Certainly, MANAGEMENT must have some issues with a retention rate so low. But if your hospital's administration is FAILING to recognize that, then they also have some very serious issues. First of which is they don't really care what type of employees they get as long as they have "warm bodies" to fill the "warm body" slots. Considering the costs of training a NEW nurse, RETENTION efforts are well worth whatever money is spent on them in MOST cases, unfortunately, most hospital administrators who are involved in budget tend to be focused on the short term, not the long term.

Which is more costly???? Pay 5 nurses fair wages, while making sure that the staffing is appropriate, even to the extent of paying overtime as needed, or losing 5 nurses every 2-3 yrs, and having to spend your time and MONEY retraining new staff again and again.

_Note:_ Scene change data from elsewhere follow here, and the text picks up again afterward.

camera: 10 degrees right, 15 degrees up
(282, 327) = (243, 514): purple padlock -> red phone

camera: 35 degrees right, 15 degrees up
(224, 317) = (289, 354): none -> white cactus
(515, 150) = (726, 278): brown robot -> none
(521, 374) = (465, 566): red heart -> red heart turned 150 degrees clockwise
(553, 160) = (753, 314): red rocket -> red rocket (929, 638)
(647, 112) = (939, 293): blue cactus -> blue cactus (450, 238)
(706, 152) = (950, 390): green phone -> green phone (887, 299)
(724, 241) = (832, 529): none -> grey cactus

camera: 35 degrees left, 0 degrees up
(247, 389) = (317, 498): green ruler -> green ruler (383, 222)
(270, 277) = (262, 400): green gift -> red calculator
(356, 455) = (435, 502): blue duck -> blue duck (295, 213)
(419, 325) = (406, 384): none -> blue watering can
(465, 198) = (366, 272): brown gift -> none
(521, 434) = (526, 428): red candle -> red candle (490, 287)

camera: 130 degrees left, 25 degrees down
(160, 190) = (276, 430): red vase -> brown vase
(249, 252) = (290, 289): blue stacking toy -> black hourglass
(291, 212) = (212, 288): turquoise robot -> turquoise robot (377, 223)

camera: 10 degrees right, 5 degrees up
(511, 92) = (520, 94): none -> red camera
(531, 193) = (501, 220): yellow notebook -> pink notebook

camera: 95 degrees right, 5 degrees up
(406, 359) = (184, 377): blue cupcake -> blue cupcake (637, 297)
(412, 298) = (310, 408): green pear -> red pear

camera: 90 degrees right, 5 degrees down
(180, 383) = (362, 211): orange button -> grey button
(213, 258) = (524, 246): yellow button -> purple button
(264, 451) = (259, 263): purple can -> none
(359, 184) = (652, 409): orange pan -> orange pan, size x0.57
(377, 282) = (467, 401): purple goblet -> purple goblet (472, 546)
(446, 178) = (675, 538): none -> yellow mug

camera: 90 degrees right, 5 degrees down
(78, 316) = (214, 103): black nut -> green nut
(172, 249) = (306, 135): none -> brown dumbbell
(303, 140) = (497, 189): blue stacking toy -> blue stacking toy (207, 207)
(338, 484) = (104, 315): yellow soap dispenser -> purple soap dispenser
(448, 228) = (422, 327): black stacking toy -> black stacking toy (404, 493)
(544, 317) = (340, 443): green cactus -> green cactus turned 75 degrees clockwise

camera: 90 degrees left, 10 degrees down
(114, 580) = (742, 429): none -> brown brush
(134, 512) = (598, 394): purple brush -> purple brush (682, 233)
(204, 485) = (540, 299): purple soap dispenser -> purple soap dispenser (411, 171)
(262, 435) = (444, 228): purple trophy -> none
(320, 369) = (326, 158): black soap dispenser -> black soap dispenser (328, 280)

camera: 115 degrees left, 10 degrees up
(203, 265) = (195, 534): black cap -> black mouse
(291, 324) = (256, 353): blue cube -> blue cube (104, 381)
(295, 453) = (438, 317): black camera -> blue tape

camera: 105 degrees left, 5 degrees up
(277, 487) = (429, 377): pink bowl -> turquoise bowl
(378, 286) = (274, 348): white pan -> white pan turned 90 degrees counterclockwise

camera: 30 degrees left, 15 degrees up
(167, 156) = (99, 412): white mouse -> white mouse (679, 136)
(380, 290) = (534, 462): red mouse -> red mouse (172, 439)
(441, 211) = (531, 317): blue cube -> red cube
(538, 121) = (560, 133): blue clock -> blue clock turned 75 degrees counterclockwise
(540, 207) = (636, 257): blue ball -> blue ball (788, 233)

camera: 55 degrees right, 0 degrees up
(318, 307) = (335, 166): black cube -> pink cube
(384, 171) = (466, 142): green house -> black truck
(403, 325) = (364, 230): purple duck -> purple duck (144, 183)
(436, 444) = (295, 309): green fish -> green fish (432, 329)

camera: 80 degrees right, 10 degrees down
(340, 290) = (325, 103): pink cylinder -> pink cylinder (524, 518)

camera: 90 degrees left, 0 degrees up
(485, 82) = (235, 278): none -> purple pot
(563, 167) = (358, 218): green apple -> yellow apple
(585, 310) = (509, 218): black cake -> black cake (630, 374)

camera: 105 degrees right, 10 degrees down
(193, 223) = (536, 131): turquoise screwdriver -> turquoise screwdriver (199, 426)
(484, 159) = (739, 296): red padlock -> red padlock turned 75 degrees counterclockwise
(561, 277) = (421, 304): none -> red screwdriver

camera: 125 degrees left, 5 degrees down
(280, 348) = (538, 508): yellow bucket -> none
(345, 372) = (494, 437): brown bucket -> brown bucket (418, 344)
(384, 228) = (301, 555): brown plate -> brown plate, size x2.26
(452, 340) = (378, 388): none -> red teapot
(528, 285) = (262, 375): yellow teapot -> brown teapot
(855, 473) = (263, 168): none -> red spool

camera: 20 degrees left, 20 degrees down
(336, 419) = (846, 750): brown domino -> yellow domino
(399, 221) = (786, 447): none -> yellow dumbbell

Specializes in Cardiac, Post Anesthesia, ICU, ER.
those things are great....but we currently have a weekend option program and 6 of our nurses are making $40.00 an hour on that program.... we have a clinical ladder program too.... it started last april and so far 36 of 274 nurses have achieved clinician iii. they made a bonus and have increased their pay by $1.00 an hour. unfortunately, we live near a base that has contract nurses and they start at over $30.00 per hour. our max pay before the clinical ladder was just under $29.00 per hour... our low staff numbers have also been asked to work a lot of overtime and flex up more often than not. we have even tried adding an admissions nurse to the mix so the nurses don't have to do their admission assessments on at least 3 days of the week.... we even have a nurse council that has been in existence for almost a year now.... one of the biggest problems has been lack of physician respect..... and many feel lack of administrative support....

any other ideas?

:o:o:o:o

this is and will be a problem until the end of time in most places, especially smaller hospitals. i'll go out on a limb and say that i believe (as i've been told by a few older, meaning 30+ yrs. experienced nurses) that an increased number of male nurses, especially ones like myself who just based on appearance often times "command" respect has greatly benefitted the nursing profession. but, regardless of anything any of us does, there will always be this problem. however, again i go back to management and administration, and if they support a nurse when a nurse has a "legitimate" issue with a physician, that also helps with retention.